Can you reproduce, word for word, the lines from the beginning of the data up to and including the line that contains "(ii) මෙම රෙදි"?

Dataset entries
━━━━━━━━━━━━━━━━━━━━

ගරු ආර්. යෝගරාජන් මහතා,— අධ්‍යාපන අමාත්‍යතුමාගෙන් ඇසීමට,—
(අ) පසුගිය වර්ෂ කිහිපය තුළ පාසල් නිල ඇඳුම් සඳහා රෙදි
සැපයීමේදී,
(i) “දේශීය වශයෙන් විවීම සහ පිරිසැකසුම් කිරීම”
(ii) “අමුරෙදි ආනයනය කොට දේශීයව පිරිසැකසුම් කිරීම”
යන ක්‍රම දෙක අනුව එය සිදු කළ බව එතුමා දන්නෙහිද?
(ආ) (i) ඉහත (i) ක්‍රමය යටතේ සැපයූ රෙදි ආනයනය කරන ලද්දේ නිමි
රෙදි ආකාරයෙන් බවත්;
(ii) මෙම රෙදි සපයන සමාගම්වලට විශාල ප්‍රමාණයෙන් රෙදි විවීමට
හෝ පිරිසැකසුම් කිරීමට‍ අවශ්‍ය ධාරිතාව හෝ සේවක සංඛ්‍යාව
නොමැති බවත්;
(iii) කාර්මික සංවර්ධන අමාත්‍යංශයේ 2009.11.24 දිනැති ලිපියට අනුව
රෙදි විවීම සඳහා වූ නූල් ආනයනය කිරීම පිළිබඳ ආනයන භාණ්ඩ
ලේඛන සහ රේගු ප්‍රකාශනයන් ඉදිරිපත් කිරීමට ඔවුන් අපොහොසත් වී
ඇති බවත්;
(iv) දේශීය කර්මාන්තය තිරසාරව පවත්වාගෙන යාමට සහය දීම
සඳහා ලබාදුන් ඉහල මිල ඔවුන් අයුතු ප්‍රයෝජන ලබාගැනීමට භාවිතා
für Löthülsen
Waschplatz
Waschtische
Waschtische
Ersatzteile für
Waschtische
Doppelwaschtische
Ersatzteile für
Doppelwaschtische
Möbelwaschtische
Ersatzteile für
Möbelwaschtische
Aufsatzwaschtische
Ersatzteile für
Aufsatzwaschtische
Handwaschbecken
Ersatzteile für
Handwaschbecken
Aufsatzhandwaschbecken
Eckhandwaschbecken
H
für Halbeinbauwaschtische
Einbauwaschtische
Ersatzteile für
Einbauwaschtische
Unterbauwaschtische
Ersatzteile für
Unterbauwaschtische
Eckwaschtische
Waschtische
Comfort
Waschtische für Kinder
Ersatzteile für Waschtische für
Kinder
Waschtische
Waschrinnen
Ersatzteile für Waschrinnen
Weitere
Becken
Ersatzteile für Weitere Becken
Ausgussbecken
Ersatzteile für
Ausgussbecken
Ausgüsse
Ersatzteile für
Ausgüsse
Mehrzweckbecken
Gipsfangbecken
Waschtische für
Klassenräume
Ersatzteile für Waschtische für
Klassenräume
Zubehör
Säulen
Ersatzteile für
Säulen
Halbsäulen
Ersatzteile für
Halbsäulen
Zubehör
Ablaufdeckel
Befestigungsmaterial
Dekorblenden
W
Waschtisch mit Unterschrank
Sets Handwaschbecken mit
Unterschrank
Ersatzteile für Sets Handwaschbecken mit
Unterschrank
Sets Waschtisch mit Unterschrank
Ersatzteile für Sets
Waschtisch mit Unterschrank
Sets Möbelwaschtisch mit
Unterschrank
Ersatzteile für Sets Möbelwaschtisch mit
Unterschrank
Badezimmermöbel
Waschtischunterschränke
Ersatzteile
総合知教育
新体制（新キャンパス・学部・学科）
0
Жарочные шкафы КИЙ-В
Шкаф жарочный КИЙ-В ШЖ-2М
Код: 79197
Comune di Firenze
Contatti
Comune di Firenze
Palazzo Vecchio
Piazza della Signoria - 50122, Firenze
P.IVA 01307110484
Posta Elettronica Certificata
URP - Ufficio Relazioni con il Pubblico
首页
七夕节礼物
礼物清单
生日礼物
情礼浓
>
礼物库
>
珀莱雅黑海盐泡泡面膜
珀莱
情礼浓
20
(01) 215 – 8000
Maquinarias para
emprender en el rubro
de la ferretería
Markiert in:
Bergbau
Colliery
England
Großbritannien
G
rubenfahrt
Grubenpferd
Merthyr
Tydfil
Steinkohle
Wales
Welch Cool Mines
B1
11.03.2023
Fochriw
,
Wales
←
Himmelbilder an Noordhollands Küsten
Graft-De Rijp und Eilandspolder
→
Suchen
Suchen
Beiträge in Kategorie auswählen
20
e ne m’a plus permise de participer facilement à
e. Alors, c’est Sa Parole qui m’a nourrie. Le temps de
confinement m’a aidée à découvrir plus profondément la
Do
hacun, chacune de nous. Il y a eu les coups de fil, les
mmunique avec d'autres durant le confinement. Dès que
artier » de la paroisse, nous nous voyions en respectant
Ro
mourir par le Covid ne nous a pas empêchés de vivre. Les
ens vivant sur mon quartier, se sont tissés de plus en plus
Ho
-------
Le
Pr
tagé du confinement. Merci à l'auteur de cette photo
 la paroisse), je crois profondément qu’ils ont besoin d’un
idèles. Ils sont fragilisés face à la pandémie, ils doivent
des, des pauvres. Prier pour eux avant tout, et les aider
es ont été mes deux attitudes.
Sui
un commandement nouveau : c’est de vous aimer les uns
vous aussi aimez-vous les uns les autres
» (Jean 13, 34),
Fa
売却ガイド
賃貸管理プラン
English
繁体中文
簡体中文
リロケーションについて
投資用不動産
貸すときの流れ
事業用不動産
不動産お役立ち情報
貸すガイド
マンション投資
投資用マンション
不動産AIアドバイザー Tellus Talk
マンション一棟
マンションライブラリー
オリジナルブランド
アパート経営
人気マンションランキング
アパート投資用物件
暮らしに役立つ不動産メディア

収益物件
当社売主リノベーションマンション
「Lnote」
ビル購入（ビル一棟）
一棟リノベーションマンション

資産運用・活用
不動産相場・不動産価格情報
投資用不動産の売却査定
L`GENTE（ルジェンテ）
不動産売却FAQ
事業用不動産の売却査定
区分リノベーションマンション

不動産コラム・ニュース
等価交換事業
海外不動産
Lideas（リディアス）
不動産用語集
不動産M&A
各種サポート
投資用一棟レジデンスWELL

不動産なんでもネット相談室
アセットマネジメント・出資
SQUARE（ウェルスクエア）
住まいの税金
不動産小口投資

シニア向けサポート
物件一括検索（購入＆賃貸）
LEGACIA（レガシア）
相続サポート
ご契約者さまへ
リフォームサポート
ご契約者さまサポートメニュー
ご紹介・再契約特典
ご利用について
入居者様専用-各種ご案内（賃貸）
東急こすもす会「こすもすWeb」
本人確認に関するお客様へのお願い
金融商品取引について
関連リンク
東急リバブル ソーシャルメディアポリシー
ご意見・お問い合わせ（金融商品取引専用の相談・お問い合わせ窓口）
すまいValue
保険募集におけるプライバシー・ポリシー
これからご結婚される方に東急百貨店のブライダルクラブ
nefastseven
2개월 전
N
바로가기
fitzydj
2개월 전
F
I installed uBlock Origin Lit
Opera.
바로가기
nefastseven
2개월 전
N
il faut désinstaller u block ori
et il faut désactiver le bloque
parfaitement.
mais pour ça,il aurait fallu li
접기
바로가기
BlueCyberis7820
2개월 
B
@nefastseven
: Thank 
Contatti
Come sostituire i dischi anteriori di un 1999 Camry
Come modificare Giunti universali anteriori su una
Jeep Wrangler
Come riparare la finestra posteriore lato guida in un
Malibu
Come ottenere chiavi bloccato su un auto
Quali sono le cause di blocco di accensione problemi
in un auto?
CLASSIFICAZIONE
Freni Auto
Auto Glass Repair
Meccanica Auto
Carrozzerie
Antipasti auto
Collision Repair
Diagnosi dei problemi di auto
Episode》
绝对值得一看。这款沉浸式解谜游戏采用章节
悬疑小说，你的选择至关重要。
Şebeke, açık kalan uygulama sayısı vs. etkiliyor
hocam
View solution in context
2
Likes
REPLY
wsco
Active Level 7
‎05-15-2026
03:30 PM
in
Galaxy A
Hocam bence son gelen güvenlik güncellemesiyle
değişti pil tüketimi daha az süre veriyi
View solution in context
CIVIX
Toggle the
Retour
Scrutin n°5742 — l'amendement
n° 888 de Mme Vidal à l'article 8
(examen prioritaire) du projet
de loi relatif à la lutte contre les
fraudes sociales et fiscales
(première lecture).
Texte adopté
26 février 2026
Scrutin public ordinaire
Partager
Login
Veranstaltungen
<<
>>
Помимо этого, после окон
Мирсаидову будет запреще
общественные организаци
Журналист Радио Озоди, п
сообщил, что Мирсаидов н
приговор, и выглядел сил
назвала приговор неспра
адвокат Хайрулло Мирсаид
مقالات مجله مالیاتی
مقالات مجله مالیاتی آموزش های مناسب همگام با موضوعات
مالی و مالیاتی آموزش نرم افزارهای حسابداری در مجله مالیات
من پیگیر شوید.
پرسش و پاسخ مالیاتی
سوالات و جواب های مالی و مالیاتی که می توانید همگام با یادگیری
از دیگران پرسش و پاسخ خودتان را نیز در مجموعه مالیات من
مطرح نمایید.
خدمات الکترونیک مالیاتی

━━━━━━━━━━━━━━━━━━━━

Solution to this exercise:
ගරු ආර්. යෝගරාජන් මහතා,— අධ්‍යාපන අමාත්‍යතුමාගෙන් ඇසීමට,—
(අ) පසුගිය වර්ෂ කිහිපය තුළ පාසල් නිල ඇඳුම් සඳහා රෙදි
සැපයීමේදී,
(i) “දේශීය වශයෙන් විවීම සහ පිරිසැකසුම් කිරීම”
(ii) “අමුරෙදි ආනයනය කොට දේශීයව පිරිසැකසුම් කිරීම”
යන ක්‍රම දෙක අනුව එය සිදු කළ බව එතුමා දන්නෙහිද?
(ආ) (i) ඉහත (i) ක්‍රමය යටතේ සැපයූ රෙදි ආනයනය කරන ලද්දේ නිමි
රෙදි ආකාරයෙන් බවත්;
(ii) මෙම රෙදි සපයන සමාගම්වලට විශාල ප්‍රමාණයෙන් රෙදි විවීමට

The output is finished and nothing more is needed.